1, bachelor degree or above in computer, statistics, mathematics and other related majors;
2. Have profound knowledge of statistics and data mining, be familiar with related technologies of data warehouse and data mining, and be able to skillfully use SQL;;
3. More than three years working experience in mass data mining and analysis related projects, and participated in relatively complete data collection, collation, analysis and modeling;
4. Sensitive to business and business logic, familiar with the background of traditional industry data mining, understanding the market characteristics and user needs, background in Internet-related industries, and experience in website user behavior research and text mining are preferred;
5. Have good logical analysis skills, organizational communication skills and team spirit;
6. Innovative, enthusiastic and willing to accept challenges.
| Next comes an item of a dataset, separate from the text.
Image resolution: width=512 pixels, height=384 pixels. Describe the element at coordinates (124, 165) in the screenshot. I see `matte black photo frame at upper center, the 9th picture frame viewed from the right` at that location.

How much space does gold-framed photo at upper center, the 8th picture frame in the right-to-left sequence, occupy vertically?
1, rigorous and responsible attitude
Rigorous and responsible is one of the essential qualities of data analysts. Only with a rigorous and responsible attitude can the data be objective and accurate. In the enterprise, the data analyst can be said to be the doctor of the enterprise. They find the crux and problems for enterprises through the analysis of enterprise operation data. A qualified data analyst should have a rigorous and responsible attitude, maintain a neutral position, objectively evaluate the problems existing in the process of enterprise development, and provide effective reference for decision makers; We should not be influenced by other factors to change the data and conceal the problems existing in the enterprise, which is very unfavorable to the development of the enterprise and may even cause serious consequences. And for the data analyst himself, the future is ruined, and the data analysis results made from now on will be questioned, because you are no longer a trustworthy person and have lost trust in front of colleagues, leaders and customers. Therefore, as a data analyst, we must hold a rigorous and responsible attitude, which is also the most basic professional ethics.
2. Strong curiosity
Everyone has curiosity, but as a data analyst, this curiosity should be stronger, and we should actively discover and dig the truth hidden in the data. In the minds of data analysts, there should be countless "why", why it is such a result, why it is not such a result, what is the reason for this result, why the result is not as expected, and so on. This series of questions should be put forward in data analysis, and through data analysis, give yourself a satisfactory answer. The better the data analyst, the harder it is to satisfy his curiosity. After answering a question, he will throw a new question and continue his research. Only in this spirit can we be sensitive to the data and conclusions, and then follow the traces to discover the truth behind the data.
3. Clear logical thinking
In addition to a curiosity to explore the truth, data analysts also need to have meticulous thinking and clear logical reasoning ability. I remember a master said: structure is king. What is structure? Structure is what we often call logic. No matter what you say or write, you must be organized and purposeful, and you can't grab your eyebrows and beard, regardless of priorities.
Usually, the business problems we face when we are engaged in data analysis are complex. We should consider the complicated causes, analyze all kinds of complicated environmental factors we are facing, and choose the best direction among several development possibilities. This requires us to have enough knowledge of the facts, and at the same time, we need to really sort out the overall and local structures of the problem, and after in-depth thinking, sort out the logical relationship between the structures. Only in this way can we truly find the answers to business problems objectively and scientifically.
4. Be good at imitation
When doing data analysis, it is important to have your own ideas, but it is also very necessary to learn from the past, which can help data analysts grow rapidly. Therefore, imitation is an effective way to improve academic performance quickly. Imitation here mainly refers to other people's excellent analytical ideas and methods, rather than directly "copying". Successful imitation needs to understand the essence of other people's methods, understand their analytical principles and touch the essence through the surface. We should be good at turning these essences into our own knowledge, otherwise we can only "imitate all the time and never surpass them".
5. Be brave in innovation
We can learn from other people's successful experience through imitation, but the imitation time should not be too long. It is suggested that after each imitation, we should sum up and propose improvements and even innovations. Innovation is the spirit that an excellent data analyst should possess. Only by continuous innovation can we improve our analytical level, let ourselves analyze problems from a higher angle, and bring more value to the whole research field and even society. The current analytical methods and research topics are ever-changing, and it is impossible to solve new problems well by sticking to the rules.